Exchanging data is my main concern because I can see that blender does not “want” me to do 300mil “particles” anywhere. So yes, a plugin seems to be the way to go. But again, I lack experience as blender dev and thus ask for advice and potential pitfalls.

It is also possible that the time is just not right, regardless of past achievements in development. Maxons Cinema 4D took about ~15 years to even get started on a unified simulation system and nodes + a serious update of their core. For similar reasons. Even today, C4Ds USD support is lacking and performance with point clouds and particles is years behind others. If blender as a product or community has no true desire to focus (and I mean focus) on this area, then plugins will always be the “solution”. Not a deal breaker, but it changes the game considerably, I think (from a long term dev-perspective).

A significant pitfall is not only the lack of a C++ API (which of course you’ve already noted), but that the Blender Foundation is categorically opposed to offering one, full stop. This has been stated on more than one occasion in the past, and I’ve seen no public discussion of this changing (nor even a desire for it to change).

(I agree that such a tool would be very advantageous for your goal; I’m just offering an FYI to the reality.)

Thank you, yes I have read about such requests and their denial a lot in the past years, but I did not understand it as a complete “NEVER”. Getting closer to that now Not a problem, if the python api is equally performant. Which it clearly is not, based on my research so far. So either the goal is to have stuff all in core, or simply not to care. Or it is “simply” a matter of protecting the devs from complete overload?
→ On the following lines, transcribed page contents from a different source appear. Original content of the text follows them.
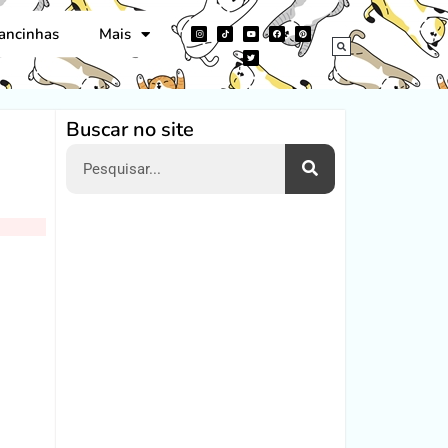
ancinhas
Mais
Buscar no site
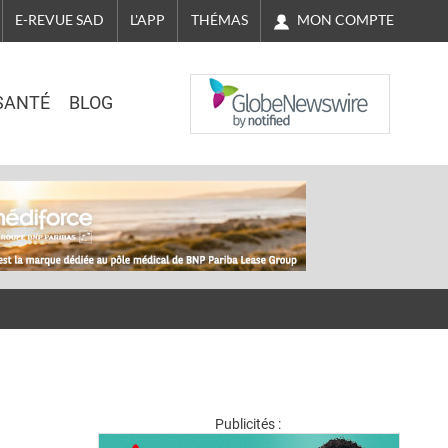
MON COMPTE
E-REVUE SAD
L'APP
THÉMAS
NASDAQ
SANTÉ
BLOG
Publicités :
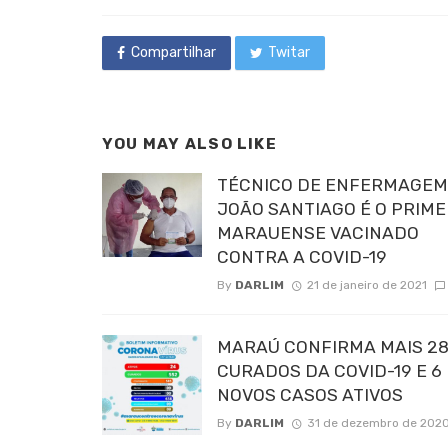
Compartilhar
Twitar
YOU MAY ALSO LIKE
TÉCNICO DE ENFERMAGEM
JOÃO SANTIAGO É O PRIME
MARAUENSE VACINADO
CONTRA A COVID-19
By
DARLIM
21 de janeiro de 2021
MARAÚ CONFIRMA MAIS 2
CURADOS DA COVID-19 E 6
NOVOS CASOS ATIVOS
By
DARLIM
31 de dezembro de 202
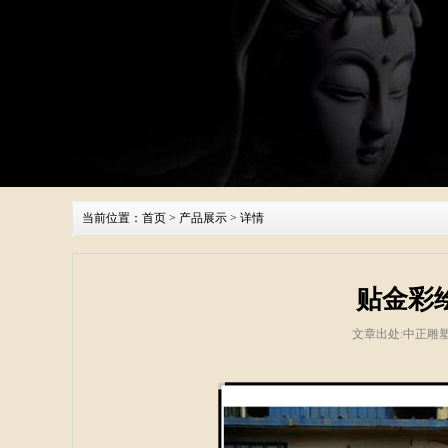
当前位置：
首页
>
产品展示
> 详情
贴金彩
文章出处:中正雕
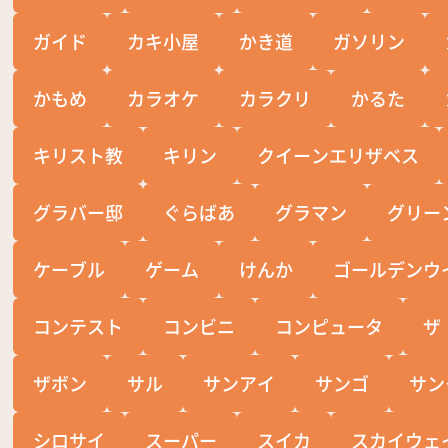
ガイド
カキ小屋
かき道
ガソリン
かもめ
カラオケ
カラクリ
かるた
キリスト教
キリン
クイーンエリザベス
グラバー邸
ぐらばあ
グラマン
グリー
ケーブル
ゲーム
けんか
ゴールデンウ
コンテスト
コンビニ
コンピュータ
ザ
ザボン
サル
サンアイ
サンゴ
サン
シロサイ
スーパー
スイカ
スカイウェ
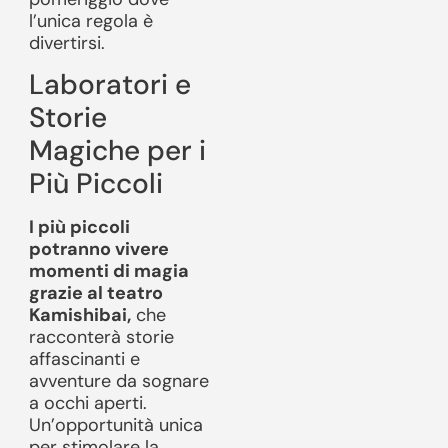
l’unica regola è
divertirsi.
Laboratori e
Storie
Magiche per i
Più Piccoli
I più piccoli
potranno vivere
momenti di magia
grazie al teatro
Kamishibai,
che
racconterà storie
affascinanti e
avventure da sognare
a occhi aperti.
Un’opportunità unica
per stimolare la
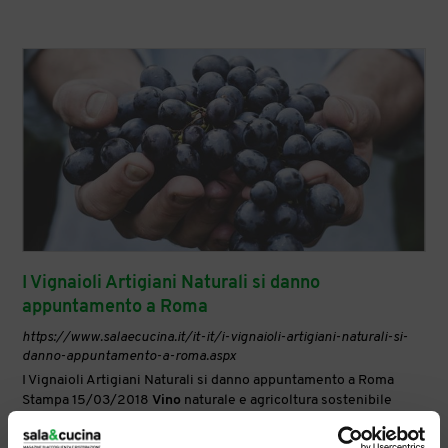
I Vignaioli Artigiani Naturali si danno
appuntamento a Roma
https://www.salaecucina.it/it-it/i-vignaioli-artigiani-naturali-si-
danno-appuntamento-a-roma.aspx
I Vignaioli Artigiani Naturali si danno appuntamento a Roma
Stampa 15/03/2018
Vino
naturale e agricoltura sostenibile
sono gli ingredienti di VAN- Vignaioli Artigiani Naturali , la
kermesse enologica che il 17 e 18 marzo affollerà gli spazi
Città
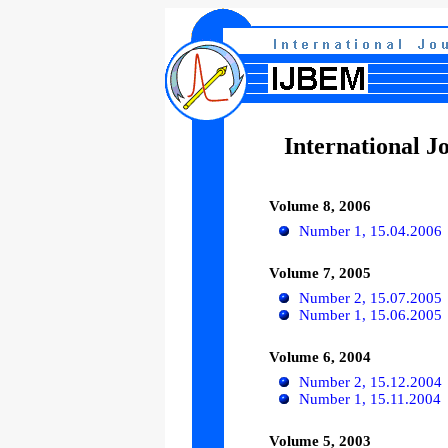
International J
Volume 8, 2006
Number 1, 15.04.2006
Volume 7, 2005
Number 2, 15.07.2005
Number 1, 15.06.2005
Volume 6, 2004
Number 2, 15.12.2004
Number 1, 15.11.2004
Volume 5, 2003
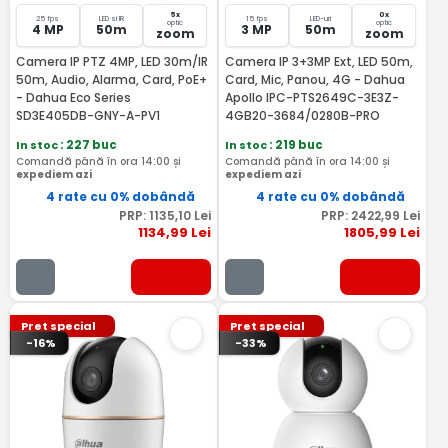
5x
0x
25 fps
LED si IR
15 fps
LED-uri
optic
optic
4 MP
50m
3 MP
50m
zoom
zoom
Camera IP PTZ 4MP, LED 30m/IR
Camera IP 3+3MP Ext, LED 50m,
50m, Audio, Alarma, Card, PoE+
Card, Mic, Panou, 4G - Dahua
- Dahua Eco Series
Apollo IPC-PTS2649C-3E3Z-
SD3E405DB-GNY-A-PV1
4GB20-3684/0280B-PRO
In stoc
: 227 buc
In stoc
: 219 buc
Comandă până în ora 14:00 și
Comandă până în ora 14:00 și
expediem azi
expediem azi
4 rate cu 0% dobândă
4 rate cu 0% dobândă
PRP:
1135
,10
Lei
PRP:
2422
,99
Lei
1134
,99
Lei
1805
,99
Lei
Pret special
Pret special
-16%
-33%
Cannot pretend to know better at this point, but the reasoning behind such a decision would be great. After all, blender is written in C/C++, if I am not mistaken.

A representative thread of a discussion that included both users and Blender developers is here. The whole thread isn’t about that, but a significant part of it is. Note that the situation isn’t quite as thorn-neverwake describes: if you look at this post you will see support from a key Blender developer for the general idea, with the main reason cited for not having it being that it is a lot of work to do right.